## ACTIVITY
Give back, character for character, the line that includes "Draw a box round the backpack" and all lines beneath it in the data.

## SOURCE MATERIAL
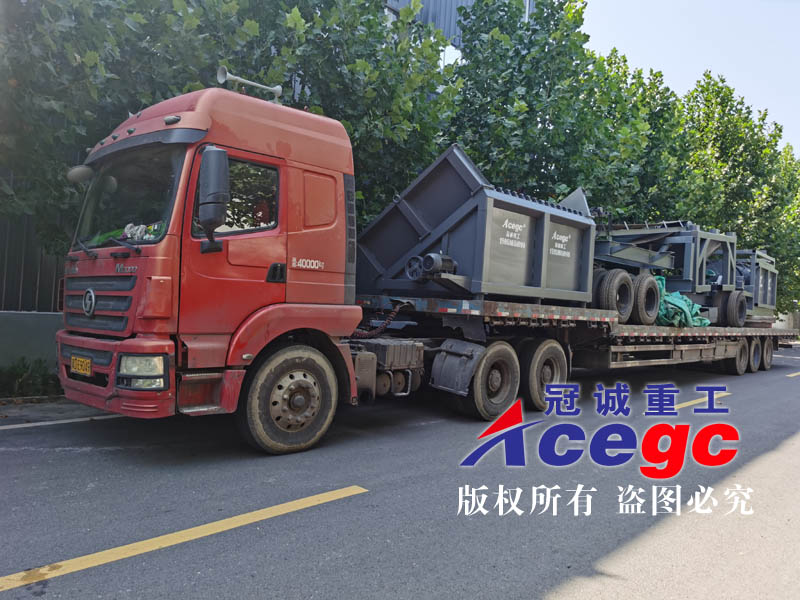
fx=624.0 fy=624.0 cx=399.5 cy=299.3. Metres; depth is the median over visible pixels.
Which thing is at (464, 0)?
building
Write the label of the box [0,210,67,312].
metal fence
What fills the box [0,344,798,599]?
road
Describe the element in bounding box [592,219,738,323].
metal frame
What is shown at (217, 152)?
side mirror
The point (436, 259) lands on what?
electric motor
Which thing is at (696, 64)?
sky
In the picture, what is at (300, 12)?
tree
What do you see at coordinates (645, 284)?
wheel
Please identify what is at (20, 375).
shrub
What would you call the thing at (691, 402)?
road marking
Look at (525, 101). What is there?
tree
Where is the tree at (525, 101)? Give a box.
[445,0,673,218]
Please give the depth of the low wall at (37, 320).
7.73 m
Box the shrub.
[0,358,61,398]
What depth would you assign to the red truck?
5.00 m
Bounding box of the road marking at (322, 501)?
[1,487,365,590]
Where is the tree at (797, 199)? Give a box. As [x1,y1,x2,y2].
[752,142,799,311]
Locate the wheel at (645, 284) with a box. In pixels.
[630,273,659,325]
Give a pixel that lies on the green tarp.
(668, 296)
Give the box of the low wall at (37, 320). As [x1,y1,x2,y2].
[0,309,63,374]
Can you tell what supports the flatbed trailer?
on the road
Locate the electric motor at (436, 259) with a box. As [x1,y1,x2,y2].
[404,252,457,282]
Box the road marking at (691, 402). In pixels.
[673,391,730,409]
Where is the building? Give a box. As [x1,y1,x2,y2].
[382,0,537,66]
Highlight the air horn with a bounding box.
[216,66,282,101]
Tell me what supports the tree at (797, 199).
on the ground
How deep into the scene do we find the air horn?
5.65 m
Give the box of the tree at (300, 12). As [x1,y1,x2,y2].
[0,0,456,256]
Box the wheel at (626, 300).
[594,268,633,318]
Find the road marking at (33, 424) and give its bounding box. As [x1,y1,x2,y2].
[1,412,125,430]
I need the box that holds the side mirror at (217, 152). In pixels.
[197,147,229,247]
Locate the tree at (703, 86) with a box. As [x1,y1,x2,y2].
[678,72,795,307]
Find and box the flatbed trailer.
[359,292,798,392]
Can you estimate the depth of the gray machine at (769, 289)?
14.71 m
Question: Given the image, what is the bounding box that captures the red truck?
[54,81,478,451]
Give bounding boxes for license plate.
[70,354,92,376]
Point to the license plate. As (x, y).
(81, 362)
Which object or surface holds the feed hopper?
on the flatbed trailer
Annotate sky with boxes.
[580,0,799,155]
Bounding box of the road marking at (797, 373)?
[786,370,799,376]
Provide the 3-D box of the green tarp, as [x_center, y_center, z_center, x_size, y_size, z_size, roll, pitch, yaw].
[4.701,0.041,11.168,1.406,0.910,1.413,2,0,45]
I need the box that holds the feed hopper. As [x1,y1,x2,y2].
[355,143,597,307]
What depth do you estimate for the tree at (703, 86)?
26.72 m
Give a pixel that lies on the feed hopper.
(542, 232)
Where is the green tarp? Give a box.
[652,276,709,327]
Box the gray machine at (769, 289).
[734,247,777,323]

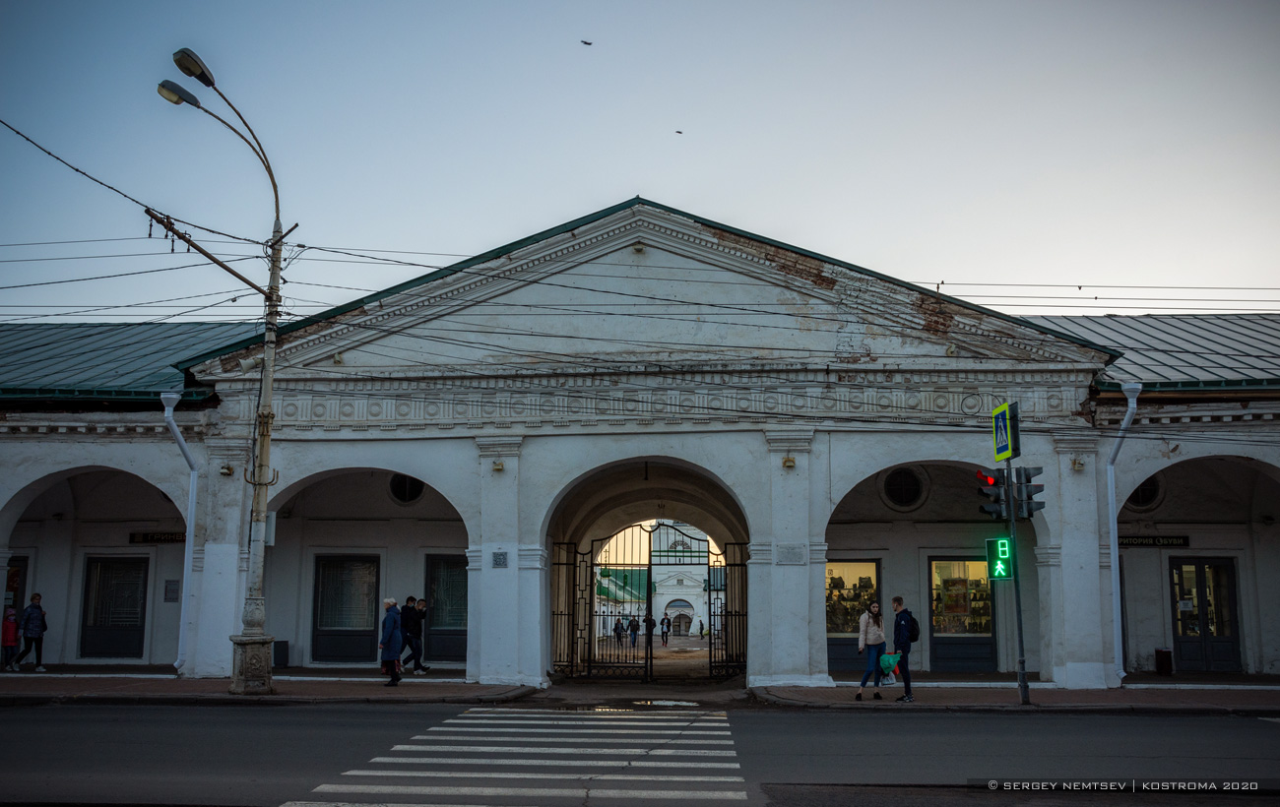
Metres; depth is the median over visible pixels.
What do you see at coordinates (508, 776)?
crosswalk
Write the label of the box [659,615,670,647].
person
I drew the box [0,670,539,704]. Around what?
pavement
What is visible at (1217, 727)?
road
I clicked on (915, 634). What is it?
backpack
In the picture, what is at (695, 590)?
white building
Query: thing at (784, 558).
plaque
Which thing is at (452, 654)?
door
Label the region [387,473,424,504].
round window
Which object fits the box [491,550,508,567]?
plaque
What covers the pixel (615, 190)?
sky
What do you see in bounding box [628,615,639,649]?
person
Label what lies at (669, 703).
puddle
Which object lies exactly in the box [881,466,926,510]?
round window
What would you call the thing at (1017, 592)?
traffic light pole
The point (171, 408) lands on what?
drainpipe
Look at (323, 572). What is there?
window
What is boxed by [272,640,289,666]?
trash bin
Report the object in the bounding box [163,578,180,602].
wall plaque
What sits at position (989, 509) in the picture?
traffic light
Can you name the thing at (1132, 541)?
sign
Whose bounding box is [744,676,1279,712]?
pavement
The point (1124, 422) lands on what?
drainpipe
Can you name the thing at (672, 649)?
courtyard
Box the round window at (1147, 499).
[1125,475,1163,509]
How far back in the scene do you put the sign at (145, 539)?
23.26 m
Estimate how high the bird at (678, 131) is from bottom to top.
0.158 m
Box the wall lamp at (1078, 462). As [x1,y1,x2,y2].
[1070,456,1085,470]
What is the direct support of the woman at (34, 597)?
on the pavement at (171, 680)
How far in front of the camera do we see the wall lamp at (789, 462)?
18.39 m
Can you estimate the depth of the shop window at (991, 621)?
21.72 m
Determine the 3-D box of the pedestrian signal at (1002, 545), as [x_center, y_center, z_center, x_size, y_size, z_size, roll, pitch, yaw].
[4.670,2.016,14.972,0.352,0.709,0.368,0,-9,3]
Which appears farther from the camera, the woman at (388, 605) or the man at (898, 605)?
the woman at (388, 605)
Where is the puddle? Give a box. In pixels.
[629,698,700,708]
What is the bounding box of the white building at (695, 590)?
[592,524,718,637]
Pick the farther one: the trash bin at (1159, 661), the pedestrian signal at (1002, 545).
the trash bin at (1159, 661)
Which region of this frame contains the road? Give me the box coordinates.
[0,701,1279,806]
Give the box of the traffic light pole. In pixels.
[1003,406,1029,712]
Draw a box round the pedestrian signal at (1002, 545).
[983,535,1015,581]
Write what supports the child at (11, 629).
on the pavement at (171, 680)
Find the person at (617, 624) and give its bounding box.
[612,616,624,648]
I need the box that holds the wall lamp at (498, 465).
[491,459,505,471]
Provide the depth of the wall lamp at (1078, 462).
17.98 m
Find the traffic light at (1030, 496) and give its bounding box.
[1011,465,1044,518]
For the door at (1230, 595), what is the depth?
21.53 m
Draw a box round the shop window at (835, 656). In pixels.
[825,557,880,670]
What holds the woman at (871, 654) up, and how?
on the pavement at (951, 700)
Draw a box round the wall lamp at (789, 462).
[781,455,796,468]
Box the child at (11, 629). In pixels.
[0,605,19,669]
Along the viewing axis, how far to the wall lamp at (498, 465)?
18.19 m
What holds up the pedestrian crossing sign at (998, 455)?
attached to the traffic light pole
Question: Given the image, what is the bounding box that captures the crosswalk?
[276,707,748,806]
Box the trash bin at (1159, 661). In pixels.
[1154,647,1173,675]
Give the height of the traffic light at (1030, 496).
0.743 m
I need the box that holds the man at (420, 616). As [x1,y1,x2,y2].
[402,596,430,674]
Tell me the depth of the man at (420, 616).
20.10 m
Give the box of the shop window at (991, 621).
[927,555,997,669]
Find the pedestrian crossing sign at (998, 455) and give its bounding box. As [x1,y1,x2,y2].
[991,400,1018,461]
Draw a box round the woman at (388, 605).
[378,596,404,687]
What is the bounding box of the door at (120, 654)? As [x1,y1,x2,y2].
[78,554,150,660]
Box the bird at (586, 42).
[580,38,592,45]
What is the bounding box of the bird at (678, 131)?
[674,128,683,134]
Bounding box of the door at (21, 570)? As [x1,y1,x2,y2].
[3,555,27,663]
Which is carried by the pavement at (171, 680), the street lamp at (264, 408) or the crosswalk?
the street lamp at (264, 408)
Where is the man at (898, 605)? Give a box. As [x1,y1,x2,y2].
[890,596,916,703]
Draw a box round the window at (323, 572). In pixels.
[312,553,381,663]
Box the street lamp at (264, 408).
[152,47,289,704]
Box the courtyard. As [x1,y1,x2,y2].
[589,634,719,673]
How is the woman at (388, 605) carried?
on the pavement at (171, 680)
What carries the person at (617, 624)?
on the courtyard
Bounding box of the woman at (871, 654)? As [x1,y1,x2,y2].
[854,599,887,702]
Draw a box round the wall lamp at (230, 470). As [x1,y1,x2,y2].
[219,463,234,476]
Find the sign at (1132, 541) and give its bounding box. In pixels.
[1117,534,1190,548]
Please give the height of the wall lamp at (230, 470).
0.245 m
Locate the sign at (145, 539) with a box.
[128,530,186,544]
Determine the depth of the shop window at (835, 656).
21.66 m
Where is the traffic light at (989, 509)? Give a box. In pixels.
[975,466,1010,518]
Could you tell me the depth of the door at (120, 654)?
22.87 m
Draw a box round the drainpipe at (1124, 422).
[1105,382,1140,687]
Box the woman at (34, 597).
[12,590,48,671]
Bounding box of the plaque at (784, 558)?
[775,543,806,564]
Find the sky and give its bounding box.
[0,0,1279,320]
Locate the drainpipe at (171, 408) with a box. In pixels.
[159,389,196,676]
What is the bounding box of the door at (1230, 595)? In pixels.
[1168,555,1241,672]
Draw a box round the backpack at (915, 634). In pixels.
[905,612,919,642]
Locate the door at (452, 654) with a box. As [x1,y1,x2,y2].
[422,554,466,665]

## OUTPUT BELOW
Draw a box round the backpack at (915, 634). In pixels.
[905,612,919,642]
Locate the door at (452, 654) with a box. As [x1,y1,x2,y2].
[422,554,466,665]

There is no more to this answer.